Limited Express Trains

The Limited Express trains do not reach the speeds of the bullet train by a long shot, but they stop at only the biggest, most popular stations and are therefore the fastest of the normal-speed trains. Day trains only stop for a few minutes at each stop, so you must be ready to leave the train when it stops at your station. Limited Express trains will normally have Western style toilets.

Pack for the train: Luggage space is very limited on all trains so we use a luggage forwarding service on our group tours, meaning that your luggage gets picked up from your hotel and delivered (usually the next day) to your next hotel. Therefore, you should bring a small overnight bag to carry whatever you need until the following day. There will be a note on your final itinerary as well as the Tour Dossier for which days this applies to.

At time of writing, forwarding your luggage from Tokyo to Kyoto costs 1,900 Yen. This is included on our group tours, however, if you wish to use this service on your private tour/extension, please speak to your guide.

Keeping valuables safe on the train: Carry all valuables with you at all times.

Luggage Forwarding ‘Takuhaibin’ 宅配便

Japan has a convenient and trusted luggage forwarding service called Takuhaibin or Takkyubin (pronounced Ta-Q-Bin) used to avoid carrying heavy luggage onto crowded trains that have limited storage space. This nationwide service will transport your luggage from one hotel to the next, usually by the following day (allow an extra day for islands such as Okinawa and Hokkaido). The price is dependent on the weight and size of the suitcase and the destination it being sent to, but prices tend to average around ¥2,000.00 per suitcase. Look out for the Yellow circle logo with black cat, which is the symbol for the most widespread Takuhaibin company called Yamato Transport.

You may wish to forward your luggage the morning before you leave, so that your luggage will be awaiting your arrival at your next hotel. For either option, you will need to pack a small overnight bag with you. If you are forwarding your luggage to the airport, please allow adequate time for it to arrive prior to your flight.

For Group Tours, any luggage forwarding required is already included. Your National Guide will advise you when you will need to pack an overnight bag, and you will find this information in your final itinerary as well.
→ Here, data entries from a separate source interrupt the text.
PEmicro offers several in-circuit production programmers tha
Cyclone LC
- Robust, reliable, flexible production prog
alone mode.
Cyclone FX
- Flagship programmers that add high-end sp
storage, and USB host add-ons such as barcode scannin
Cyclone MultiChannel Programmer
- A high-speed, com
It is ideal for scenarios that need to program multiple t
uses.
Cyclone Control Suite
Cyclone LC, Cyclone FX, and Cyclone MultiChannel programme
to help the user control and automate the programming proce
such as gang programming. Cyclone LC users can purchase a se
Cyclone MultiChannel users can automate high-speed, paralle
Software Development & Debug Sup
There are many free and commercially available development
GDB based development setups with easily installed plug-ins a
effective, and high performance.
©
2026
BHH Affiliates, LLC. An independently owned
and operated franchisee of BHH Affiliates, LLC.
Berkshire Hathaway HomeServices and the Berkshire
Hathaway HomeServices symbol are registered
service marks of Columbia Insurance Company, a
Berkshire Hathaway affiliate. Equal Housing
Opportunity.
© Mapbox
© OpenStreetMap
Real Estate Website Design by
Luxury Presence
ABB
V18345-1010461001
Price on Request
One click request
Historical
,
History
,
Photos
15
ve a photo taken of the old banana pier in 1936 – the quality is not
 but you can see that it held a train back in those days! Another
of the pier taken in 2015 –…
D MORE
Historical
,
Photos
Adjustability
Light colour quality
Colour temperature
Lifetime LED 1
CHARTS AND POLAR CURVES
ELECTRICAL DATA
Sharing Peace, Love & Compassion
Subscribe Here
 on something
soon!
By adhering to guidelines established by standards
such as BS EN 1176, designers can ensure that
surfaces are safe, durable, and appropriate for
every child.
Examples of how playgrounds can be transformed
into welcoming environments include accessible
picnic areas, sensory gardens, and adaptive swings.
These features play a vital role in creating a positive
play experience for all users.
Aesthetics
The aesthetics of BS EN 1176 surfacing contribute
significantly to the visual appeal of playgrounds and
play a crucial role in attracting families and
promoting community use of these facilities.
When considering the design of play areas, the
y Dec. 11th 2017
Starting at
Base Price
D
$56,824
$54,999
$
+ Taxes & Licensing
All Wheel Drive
For Private Tours and Short Stay Extensions - Please speak to the reception at any of your hotels and they will advise further details including how to use the service, price and approximate transportation time. If your hotel does not offer Takuhaibin, any convenience store nearby will be able to offer the same service.

Hotel reception desks tend to be quite busy in the morning, so we recommend you do the required paper work the night before so you can just drop your bag off in the morning.

For rural areas such as Yudanaka, your luggage may take up to two days to arrive. If you only have a two-night stay, we suggest you pack a small suitcase or bag for those two nights and forward your main luggage to the following hotel.

The following items are prohibited in your luggage for the Takuhaibin service:

  • Any currency, valuable paper, credit and debit cards
  • Toxic or hazardous materials
  • Knives, swords and firearms
  • Manuscripts, film tapes, original drawings
  • Fireworks, flammable goods of any kind
  • Any items that may cause damage to other luggage
  • Total luggage worth more than 300,000yen

Please ensure you do not leave any valuable items in your bag and that you carry your passport with you at all times.